New host-virus systems from deep sea hydrothermal vents
Come numerous to support Coraline MERCIER for her PhD defence. Rendez-vous at Amphi D in IUEM at 14:00 pm.
Our knowledge of the viral diversity associated to microorganisms inhabiting the deep-sea hydrothermal vents is still limited. Only a few studies have focused on viral abundance and impact on microbial mortality within these ecosystems. A limited number of viruses (6 bacterioviruses and 2 archaeoviruses) were isolated from these environments and characterized. Two viruses associated to hyperthermophilic anaerobic Archaea, from the Thermococcales order, have been described in our laboratory. In order to deepen our knowledge on the viral diversity of these extreme environments, we have extended our investigation to the bacterial order of Thermotogales. This order is composed of anaerobic chemoorganotrophic bacteria that are, for the most part, hyper/thermophilic. Numerous lateral gene transfers have contributed to the evolutionary history of the Thermotogales, implying the potential involvement of viruses.
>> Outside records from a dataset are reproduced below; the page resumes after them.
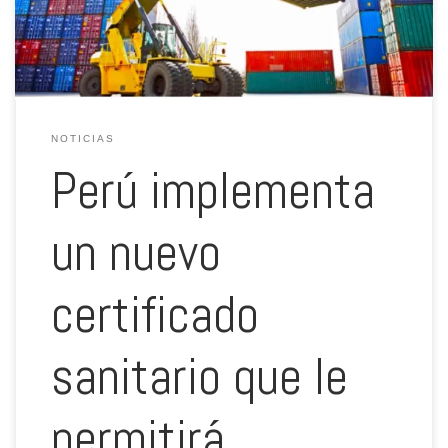
Inocuidad en Pesca […]
NOTICIAS
Perú implementa
un nuevo
certificado
sanitario que le
permitirá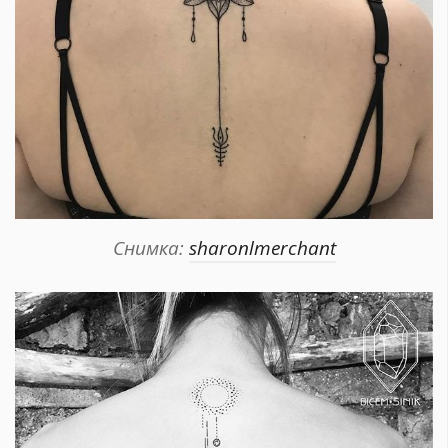
Красота
поверителност
Цветно
ModerenDom
Гурме
Пътувай
Wellness
СЛЕДВАЙТЕ НИ
Facebook
Instagram
Twitter
Pinterest
YouTube
Spotify
Soundcloud
Снимка:
sharonlmerchant
Ако нашият сайт ви харесва, можете да се абонирате за
седмичния ни нюзлетър тук:
© 2026, HighViewArt | Всички права запазени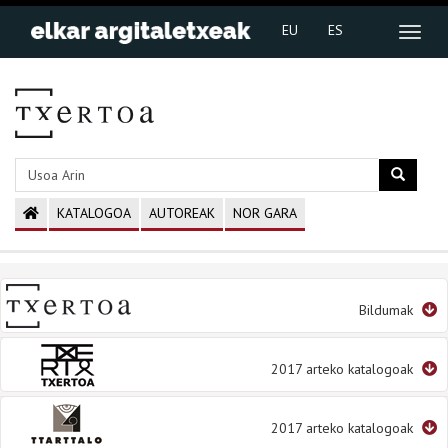
EU
ES
KATALOGOA
AUTOREAK
NOR GARA
Bildumak
2017 arteko katalogoak
2017 arteko katalogoak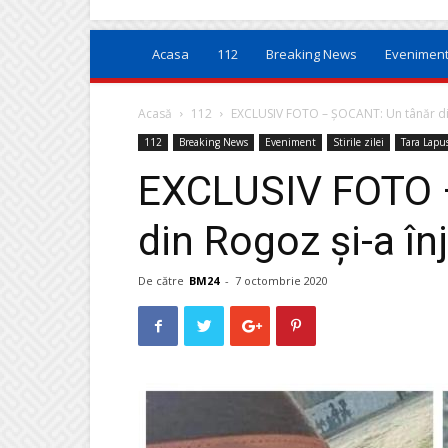
Acasa
112
Breaking News
Evenimen
Acasă
112
EXCLUSIV FOTO – ȘOCANT: Un tânăr din 
112
Breaking News
Eveniment
Stirile zilei
Tara Lapu
EXCLUSIV FOTO 
din Rogoz și-a în
De către
BM24
-
7 octombrie 2020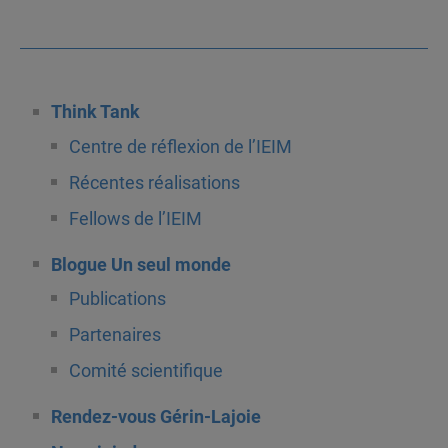
Think Tank
Centre de réflexion de l’IEIM
Récentes réalisations
Fellows de l’IEIM
Blogue Un seul monde
Publications
Partenaires
Comité scientifique
Rendez-vous Gérin-Lajoie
Here, we will report the characterization of two new siphoviruses MCV1 and MCV2 that infect two strains of Marinitoga camini. Those bacterial strains were isolated from two deep-sea hydrothermal vents sites (Menez Gwen and Lucky strike) in the Mid Atlantic Ridge. These viruses are temperate with a high basal production of virions (> 107 virions/mL). Comparative genomics with MPV1, a virus isolated from M. piezophila, was performed and show that those bacterioviruses share numerous similarities. A set of “core genes” shared by all these three viruses was identified and includes proteins involved in DNA metabolism, head and tail assembly and lysogenic cycle. Shared hypothetical proteins were also identified, suggesting that these unknown proteins probably provide important functions for these viruses. Interestingly, for genes with blastp matches in Genbank, over 60% have their top matches, outside the Thermotoga, to genes from Firmicutes and bacterioviruses associated to Firmicutes. We also analyzed the genome of Thermosipho sp. 1244 and studied his CRISPR-cas system. Our results indicated that this Thermosipho strain, with a complete and functional CRISPR-cas system, had already been infected by MCV1, MCV2 or a similar virus. The analyses presented here extend our knowledges about these newly discovered viruses in the deeply branching bacterial phylum Thermotogae. This bacterial order and associated mobile genetic elements are significant for addressing long-term evolutionary adaptation to fluctuant and extreme physicochemical conditions.